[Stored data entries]
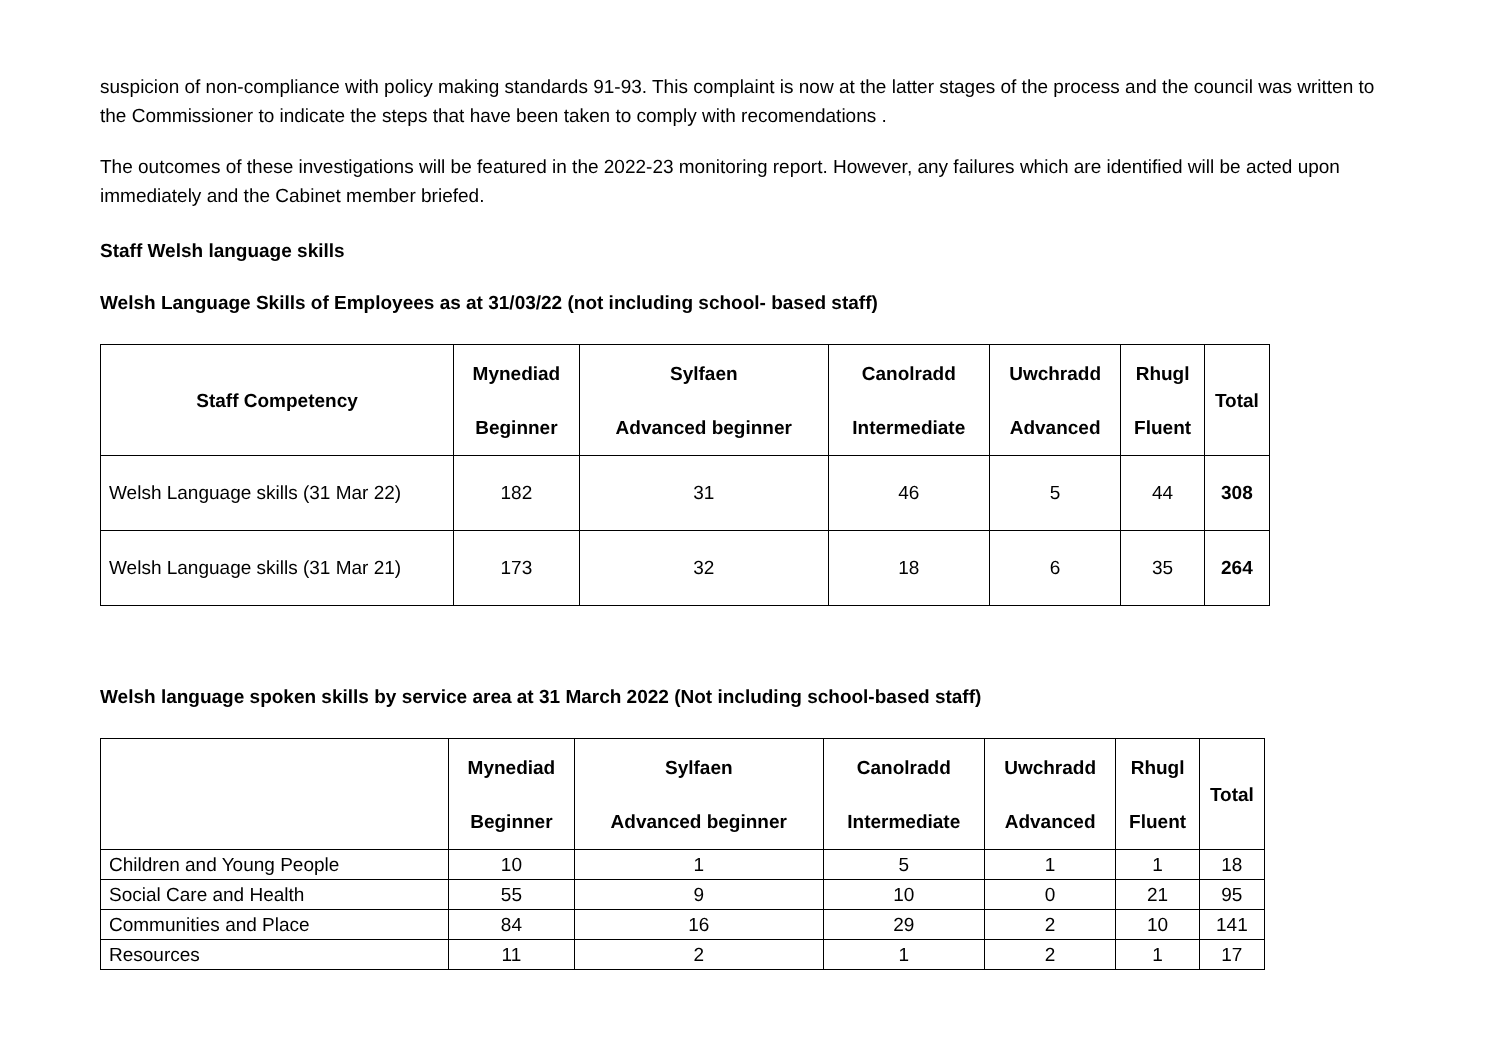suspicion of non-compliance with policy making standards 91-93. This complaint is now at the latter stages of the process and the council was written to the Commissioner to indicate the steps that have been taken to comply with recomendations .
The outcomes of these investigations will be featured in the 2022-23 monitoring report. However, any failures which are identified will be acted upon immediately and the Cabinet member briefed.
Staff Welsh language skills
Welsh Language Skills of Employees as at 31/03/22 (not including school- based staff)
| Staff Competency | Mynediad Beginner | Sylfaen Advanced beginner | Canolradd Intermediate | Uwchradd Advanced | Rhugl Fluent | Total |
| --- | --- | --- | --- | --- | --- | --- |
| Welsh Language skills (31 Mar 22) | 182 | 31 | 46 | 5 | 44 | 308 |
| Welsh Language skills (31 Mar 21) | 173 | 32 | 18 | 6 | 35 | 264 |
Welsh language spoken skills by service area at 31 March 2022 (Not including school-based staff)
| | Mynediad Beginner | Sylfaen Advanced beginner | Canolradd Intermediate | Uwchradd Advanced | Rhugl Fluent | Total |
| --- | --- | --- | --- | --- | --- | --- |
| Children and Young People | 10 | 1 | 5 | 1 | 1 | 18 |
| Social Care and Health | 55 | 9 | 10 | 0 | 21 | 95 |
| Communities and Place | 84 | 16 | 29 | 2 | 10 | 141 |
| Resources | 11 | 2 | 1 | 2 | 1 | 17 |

## REQUIRED ACTION
Starting at the line with "0 | 21 | 95 |", retype each line through the final one in the data above, unchanged and with nothing added.

## TASK RESULT
| Social Care and Health | 55 | 9 | 10 | 0 | 21 | 95 |
| Communities and Place | 84 | 16 | 29 | 2 | 10 | 141 |
| Resources | 11 | 2 | 1 | 2 | 1 | 17 |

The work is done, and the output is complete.